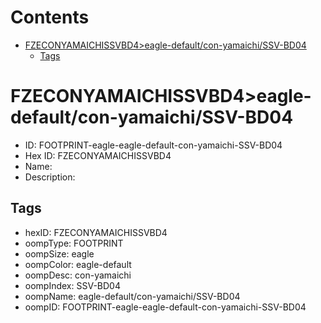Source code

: 



Contents
========

* [FZECONYAMAICHISSVBD4>eagle-default/con-yamaichi/SSV-BD04](#fzeconyamaichissvbd4eagle-defaultcon-yamaichissv-bd04)
	* [Tags](#tags)

# FZECONYAMAICHISSVBD4>eagle-default/con-yamaichi/SSV-BD04

- ID: FOOTPRINT-eagle-eagle-default-con-yamaichi-SSV-BD04
- Hex ID: FZECONYAMAICHISSVBD4
- Name: 
- Description: 

## Tags

- hexID: FZECONYAMAICHISSVBD4
- oompType: FOOTPRINT
- oompSize: eagle
- oompColor: eagle-default
- oompDesc: con-yamaichi
- oompIndex: SSV-BD04
- oompName: eagle-default/con-yamaichi/SSV-BD04
- oompID: FOOTPRINT-eagle-eagle-default-con-yamaichi-SSV-BD04
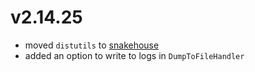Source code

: # v2.14.25

* moved `distutils` to [snakehouse](https://pypi.org/project/snakehouse/)
* added an option to write to logs in `DumpToFileHandler`
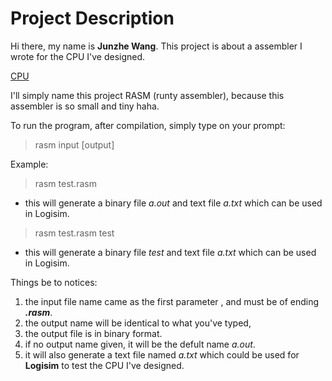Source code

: # Project Description

Hi there, my name is **Junzhe Wang**.
This project is about a assembler I wrote for the CPU I've designed. 

[CPU](https://github.com/J-M-W0/CPU)

I'll simply name this project RASM (runty assembler), because this assembler is so small and tiny haha.

To run the program, after compilation, simply type on your prompt:

> rasm input [output]

Example:
> rasm test.rasm
- this will generate a binary file *a.out* and text file *a.txt* which can be used in Logisim.

> rasm test.rasm test
- this will generate a binary file *test* and text file *a.txt* which can be used in Logisim.

Things be to notices:
1. the input file name came as the first parameter , and must be of ending ***.rasm***.
2. the output name will be identical to what you've typed, 
3. the output file is in binary format.
4. if no output name given, it will be the defult name  *a.out*.
5. it will also generate a text file named *a.txt* which could be used for **Logisim** to test the CPU I've designed.

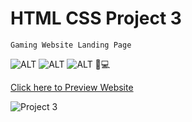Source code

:# HTML CSS Project 3

`Gaming Website Landing Page`

![ALT](https://img.shields.io/badge/-HTML-red)
![ALT](https://img.shields.io/badge/-CSS-yellow)
![ALT](https://img.shields.io/badge/-RESPONSIVE-green)
📱💻

[Click here to Preview Website](https://riya-code.github.io/project-game-store/)

![Project 3](./Gaming%20Landing%20Page.png)
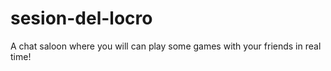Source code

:# sesion-del-locro
A chat saloon where you will can play some games with your friends in real time!
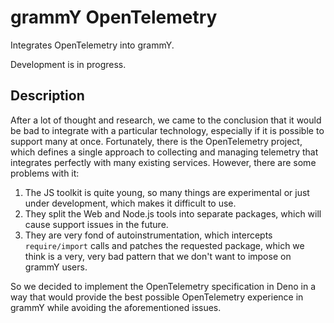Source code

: # grammY OpenTelemetry

Integrates OpenTelemetry into grammY.

Development is in progress.

## Description

After a lot of thought and research, we came to the conclusion that it would be bad to integrate with a particular technology, especially if it is possible to support many at once.
Fortunately, there is the OpenTelemetry project, which defines a single approach to collecting and managing telemetry that integrates perfectly with many existing services.
However, there are some problems with it:

1. The JS toolkit is quite young, so many things are experimental or just under development, which makes it difficult to use.
2. They split the Web and Node.js tools into separate packages, which will cause support issues in the future.
3. They are very fond of autoinstrumentation, which intercepts `require/import` calls and patches the requested package, which we think is a very, very bad pattern that we don't want to impose on grammY users.

So we decided to implement the OpenTelemetry specification in Deno in a way that would provide the best possible OpenTelemetry experience in grammY while avoiding the aforementioned issues.
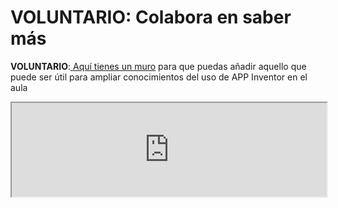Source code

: 
# VOLUNTARIO: Colabora en saber más

**VOLUNTARIO**:[ Aquí tienes un muro](https://padlet.com/CATEDU/APPinventor) para que puedas añadir aquello que puede ser útil para ampliar conocimientos del uso de APP Inventor en el aula

<iframe src="https://padlet.com/padlets/376pnnlh26nf/embeds/preview_embed" width="100%" heigth="500"></iframe>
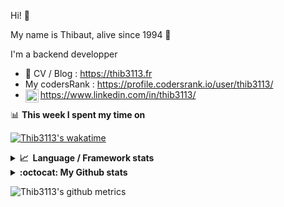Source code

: Hi! 👋

My name is Thibaut, alive since 1994 🍷

I'm a backend developper

-   📝 CV / Blog : https://thib3113.fr
-   My codersRank : https://profile.codersrank.io/user/thib3113/
-   <a href="https://www.linkedin.com/in/thib3113/"><img align="left" alt="Thib3113's Linkedin" width="21px" src="https://img.icons8.com/color/48/linkedin.png" /></a> https://www.linkedin.com/in/thib3113/

📊 **This week I spent my time on**

[![Thib3113's wakatime](https://github-readme-stats.vercel.app/api/wakatime?username=thib3113&layout=default&theme=dracula&langs_count=6&hide_title=true&hide_border=true)](https://wakatime.com/@thib3113)

<details>
  <summary><b>📈&nbsp;&nbsp;Language&nbsp;/&nbsp;Framework stats</b></summary>
  <br/>  
  <a href='https://profile.codersrank.io/user/thib3113/'>
  <img src='http://cr-skills-chart-widget.azurewebsites.net/api/api?username=thib3113&padding=30&skills=php,batchfile,javascript,less,mysql,reactjs,scss,shell,typescript,vue'>
  </a>
</details>

<details>
  <summary><b>:octocat: My Github stats</b></summary>
  <br/>  
  
  <img src="https://github-readme-stats.vercel.app/api?username=thib3113&theme=dracula&show_icons=true&" alt="Thib3113's GitHub stats" />

<!--START_SECTION:activity-->

1. 🚀 Published release [v0.1.8](https://github.com/spailybot/moleculer-auto-openapi/releases/tag/v0.1.8) in [spailybot/moleculer-auto-openapi](https://github.com/spailybot/moleculer-auto-openapi)
2. 🚀 Published release [v0.1.7](https://github.com/spailybot/moleculer-auto-openapi/releases/tag/v0.1.7) in [spailybot/moleculer-auto-openapi](https://github.com/spailybot/moleculer-auto-openapi)
3. 🚀 Published release [v0.1.6](https://github.com/spailybot/moleculer-auto-openapi/releases/tag/v0.1.6) in [spailybot/moleculer-auto-openapi](https://github.com/spailybot/moleculer-auto-openapi)
4. 🎉 Merged PR [#1](https://github.com/spailybot/moleculer-auto-openapi/pull/1) in [spailybot/moleculer-auto-openapi](https://github.com/spailybot/moleculer-auto-openapi)
5. 💪 Opened PR [#1](https://github.com/spailybot/moleculer-auto-openapi/pull/1) in [spailybot/moleculer-auto-openapi](https://github.com/spailybot/moleculer-auto-openapi)
 <!--END_SECTION:activity-->

</details>

![Thib3113's github metrics](https://gist.githubusercontent.com/thib3113/83a96e16f8bca103f1b0e376186c66ec/raw/github-metrics.svg)
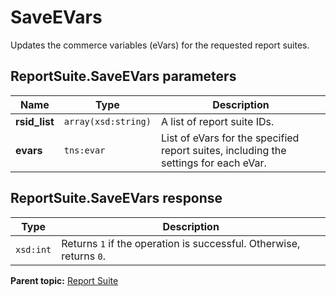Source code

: # SaveEVars

Updates the commerce variables \(eVars\) for the requested report suites.

## ReportSuite.SaveEVars parameters

|Name|Type|Description|
|----|----|-----------|
|**rsid\_list** |`array(xsd:string)` |A list of report suite IDs.|
|**evars** |`tns:evar` |List of eVars for the specified report suites, including the settings for each eVar.|

## ReportSuite.SaveEVars response

|Type|Description|
|----|-----------|
|`xsd:int` |Returns `1` if the operation is successful. Otherwise, returns `0`.|

**Parent topic:** [Report Suite](../../methods/report_suite/c_api_admin_methods_repsuite.md)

==============================

Word for word, repeat the lines of data above, omitting every picture.

Source code

: 



Contents
========

* [FZECONYAMAICHISSVBD4>eagle-default/con-yamaichi/SSV-BD04](#fzeconyamaichissvbd4eagle-defaultcon-yamaichissv-bd04)
	* [Tags](#tags)

# FZECONYAMAICHISSVBD4>eagle-default/con-yamaichi/SSV-BD04

- ID: FOOTPRINT-eagle-eagle-default-con-yamaichi-SSV-BD04
- Hex ID: FZECONYAMAICHISSVBD4
- Name: 
- Description: 

## Tags

- hexID: FZECONYAMAICHISSVBD4
- oompType: FOOTPRINT
- oompSize: eagle
- oompColor: eagle-default
- oompDesc: con-yamaichi
- oompIndex: SSV-BD04
- oompName: eagle-default/con-yamaichi/SSV-BD04
- oompID: FOOTPRINT-eagle-eagle-default-con-yamaichi-SSV-BD04
Source code

: # v2.14.25

* moved `distutils` to [snakehouse](https://pypi.org/project/snakehouse/)
* added an option to write to logs in `DumpToFileHandler`
Source code

: # Project Description

Hi there, my name is **Junzhe Wang**.
This project is about a assembler I wrote for the CPU I've designed. 

[CPU](https://github.com/J-M-W0/CPU)

I'll simply name this project RASM (runty assembler), because this assembler is so small and tiny haha.

To run the program, after compilation, simply type on your prompt:

> rasm input [output]

Example:
> rasm test.rasm
- this will generate a binary file *a.out* and text file *a.txt* which can be used in Logisim.

> rasm test.rasm test
- this will generate a binary file *test* and text file *a.txt* which can be used in Logisim.

Things be to notices:
1. the input file name came as the first parameter , and must be of ending ***.rasm***.
2. the output name will be identical to what you've typed, 
3. the output file is in binary format.
4. if no output name given, it will be the defult name  *a.out*.
5. it will also generate a text file named *a.txt* which could be used for **Logisim** to test the CPU I've designed.

Source code

:# HTML CSS Project 3

`Gaming Website Landing Page`

![ALT](https://img.shields.io/badge/-HTML-red)
![ALT](https://img.shields.io/badge/-CSS-yellow)
![ALT](https://img.shields.io/badge/-RESPONSIVE-green)
📱💻

[Click here to Preview Website](https://riya-code.github.io/project-game-store/)

![Project 3](./Gaming%20Landing%20Page.png)
Source code

:# sesion-del-locro
A chat saloon where you will can play some games with your friends in real time!
Source code

: # grammY OpenTelemetry

Integrates OpenTelemetry into grammY.

Development is in progress.

## Description

After a lot of thought and research, we came to the conclusion that it would be bad to integrate with a particular technology, especially if it is possible to support many at once.
Fortunately, there is the OpenTelemetry project, which defines a single approach to collecting and managing telemetry that integrates perfectly with many existing services.
However, there are some problems with it:

1. The JS toolkit is quite young, so many things are experimental or just under development, which makes it difficult to use.
2. They split the Web and Node.js tools into separate packages, which will cause support issues in the future.
3. They are very fond of autoinstrumentation, which intercepts `require/import` calls and patches the requested package, which we think is a very, very bad pattern that we don't want to impose on grammY users.

So we decided to implement the OpenTelemetry specification in Deno in a way that would provide the best possible OpenTelemetry experience in grammY while avoiding the aforementioned issues.
Source code

: 
# VOLUNTARIO: Colabora en saber más

**VOLUNTARIO**:[ Aquí tienes un muro](https://padlet.com/CATEDU/APPinventor) para que puedas añadir aquello que puede ser útil para ampliar conocimientos del uso de APP Inventor en el aula

<iframe src="https://padlet.com/padlets/376pnnlh26nf/embeds/preview_embed" width="100%" heigth="500"></iframe>
Source code

: Hi! 👋

My name is Thibaut, alive since 1994 🍷

I'm a backend developper

-   📝 CV / Blog : https://thib3113.fr
-   My codersRank : https://profile.codersrank.io/user/thib3113/
-   <a href="https://www.linkedin.com/in/thib3113/"><img align="left" alt="Thib3113's Linkedin" width="21px" src="https://img.icons8.com/color/48/linkedin.png" /></a> https://www.linkedin.com/in/thib3113/

📊 **This week I spent my time on**

[![Thib3113's wakatime](https://github-readme-stats.vercel.app/api/wakatime?username=thib3113&layout=default&theme=dracula&langs_count=6&hide_title=true&hide_border=true)](https://wakatime.com/@thib3113)

<details>
  <summary><b>📈&nbsp;&nbsp;Language&nbsp;/&nbsp;Framework stats</b></summary>
  <br/>  
  <a href='https://profile.codersrank.io/user/thib3113/'>
  <img src='http://cr-skills-chart-widget.azurewebsites.net/api/api?username=thib3113&padding=30&skills=php,batchfile,javascript,less,mysql,reactjs,scss,shell,typescript,vue'>
  </a>
</details>

<details>
  <summary><b>:octocat: My Github stats</b></summary>
  <br/>  
  
  <img src="https://github-readme-stats.vercel.app/api?username=thib3113&theme=dracula&show_icons=true&" alt="Thib3113's GitHub stats" />

<!--START_SECTION:activity-->

1. 🚀 Published release [v0.1.8](https://github.com/spailybot/moleculer-auto-openapi/releases/tag/v0.1.8) in [spailybot/moleculer-auto-openapi](https://github.com/spailybot/moleculer-auto-openapi)
2. 🚀 Published release [v0.1.7](https://github.com/spailybot/moleculer-auto-openapi/releases/tag/v0.1.7) in [spailybot/moleculer-auto-openapi](https://github.com/spailybot/moleculer-auto-openapi)
3. 🚀 Published release [v0.1.6](https://github.com/spailybot/moleculer-auto-openapi/releases/tag/v0.1.6) in [spailybot/moleculer-auto-openapi](https://github.com/spailybot/moleculer-auto-openapi)
4. 🎉 Merged PR [#1](https://github.com/spailybot/moleculer-auto-openapi/pull/1) in [spailybot/moleculer-auto-openapi](https://github.com/spailybot/moleculer-auto-openapi)
5. 💪 Opened PR [#1](https://github.com/spailybot/moleculer-auto-openapi/pull/1) in [spailybot/moleculer-auto-openapi](https://github.com/spailybot/moleculer-auto-openapi)
 <!--END_SECTION:activity-->

</details>

![Thib3113's github metrics](https://gist.githubusercontent.com/thib3113/83a96e16f8bca103f1b0e376186c66ec/raw/github-metrics.svg)
Source code

: # SaveEVars

Updates the commerce variables \(eVars\) for the requested report suites.

## ReportSuite.SaveEVars parameters

|Name|Type|Description|
|----|----|-----------|
|**rsid\_list** |`array(xsd:string)` |A list of report suite IDs.|
|**evars** |`tns:evar` |List of eVars for the specified report suites, including the settings for each eVar.|

## ReportSuite.SaveEVars response

|Type|Description|
|----|-----------|
|`xsd:int` |Returns `1` if the operation is successful. Otherwise, returns `0`.|

**Parent topic:** [Report Suite](../../methods/report_suite/c_api_admin_methods_repsuite.md)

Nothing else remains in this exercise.